Exactly the lines from the one with "7, R_min: 12.52 -> 12.55" through the end of the records below are to be output, the first and last included, and no others.
------------
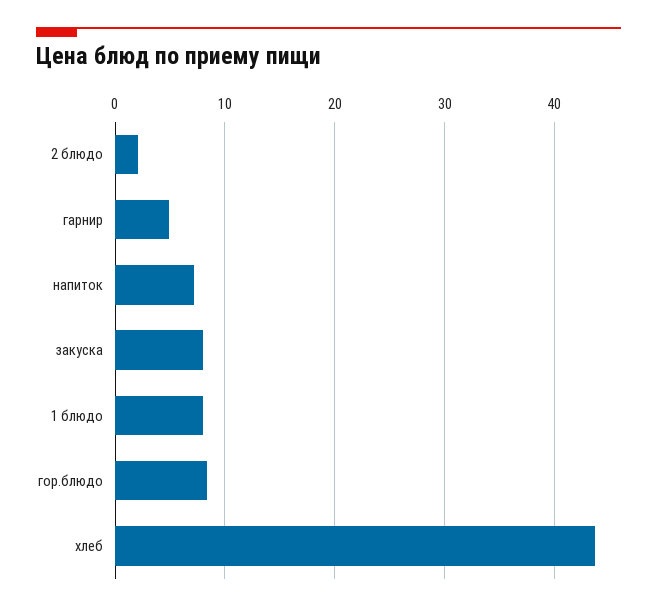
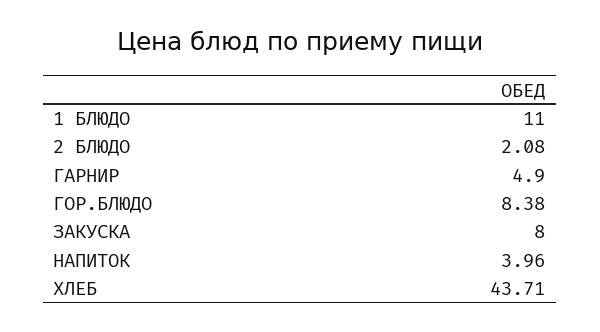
напиток: 7 -> 3.96
1 блюдо: 8 -> 11

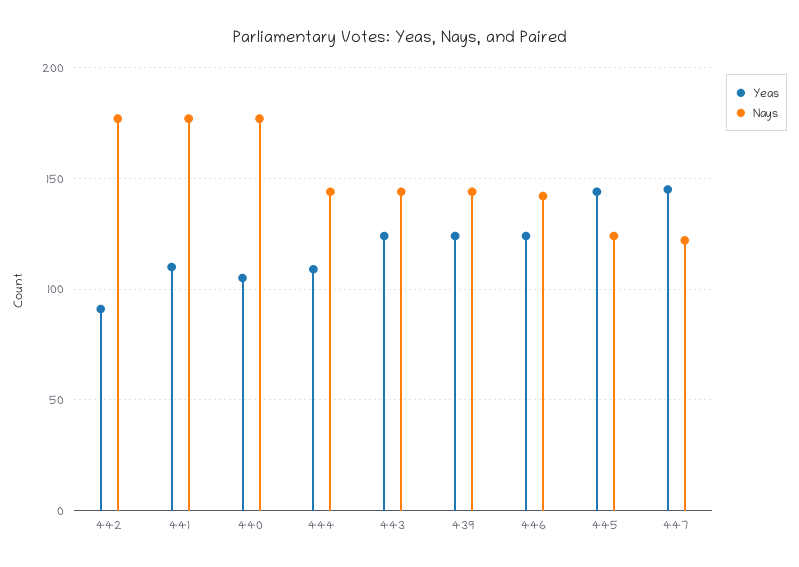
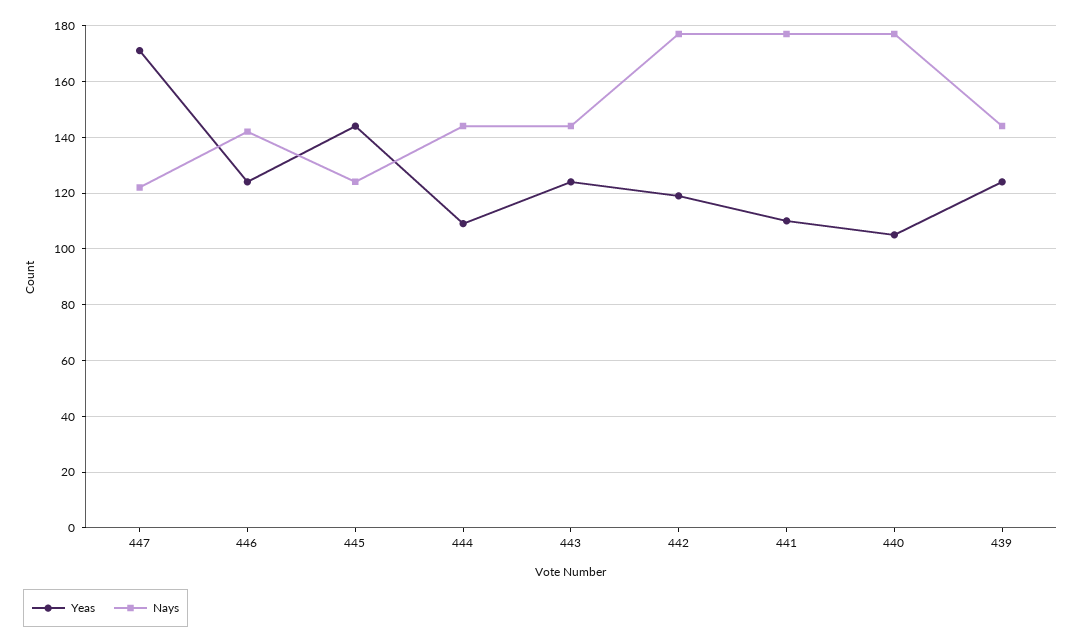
Yeas, 442: 90 -> 120
Yeas, 447: 145 -> 170

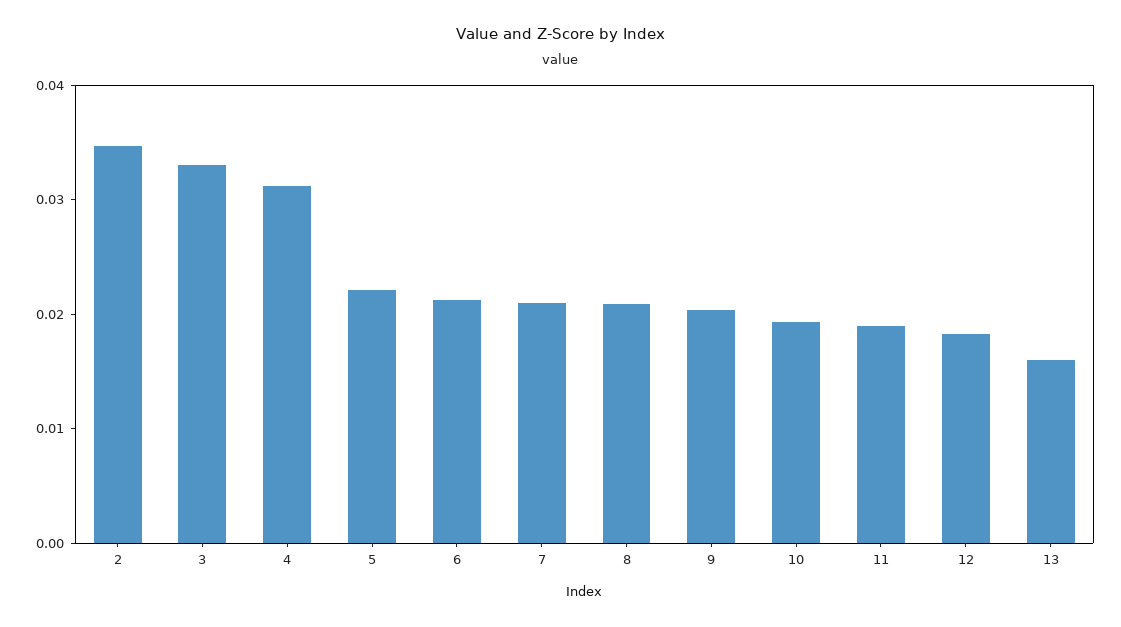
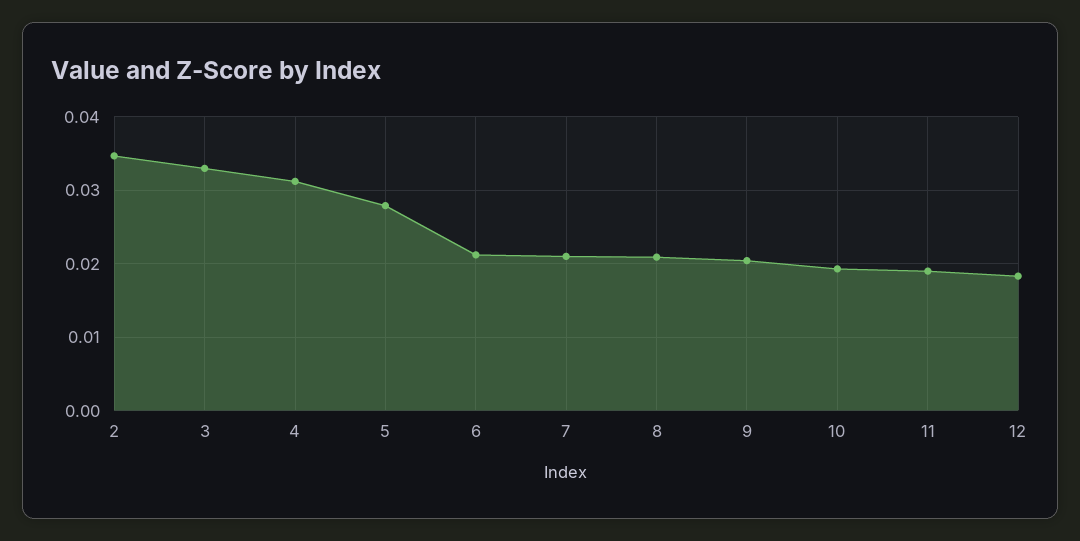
5: 0.022 -> 0.028
13: 0.016 -> none

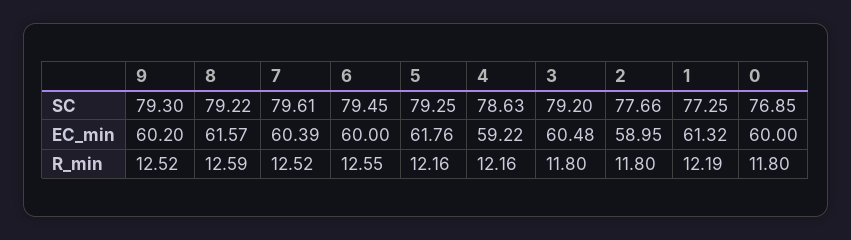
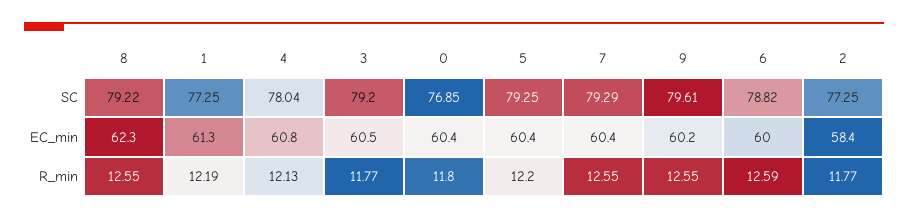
9, SC: 79.3 -> 79.61
7, SC: 79.61 -> 79.29
6, SC: 79.45 -> 78.82
4, SC: 78.63 -> 78.04
2, SC: 77.66 -> 77.25
8, EC_min: 61.57 -> 62.3
5, EC_min: 61.76 -> 60.4
4, EC_min: 59.22 -> 60.8
2, EC_min: 58.95 -> 58.4
0, EC_min: 60 -> 60.4
9, R_min: 12.52 -> 12.55
8, R_min: 12.59 -> 12.55
7, R_min: 12.52 -> 12.55
6, R_min: 12.55 -> 12.59
5, R_min: 12.16 -> 12.2
4, R_min: 12.16 -> 12.13
3, R_min: 11.8 -> 11.77
2, R_min: 11.8 -> 11.77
------------
• [Finished task]:
7, R_min: 12.52 -> 12.55
6, R_min: 12.55 -> 12.59
5, R_min: 12.16 -> 12.2
4, R_min: 12.16 -> 12.13
3, R_min: 11.8 -> 11.77
2, R_min: 11.8 -> 11.77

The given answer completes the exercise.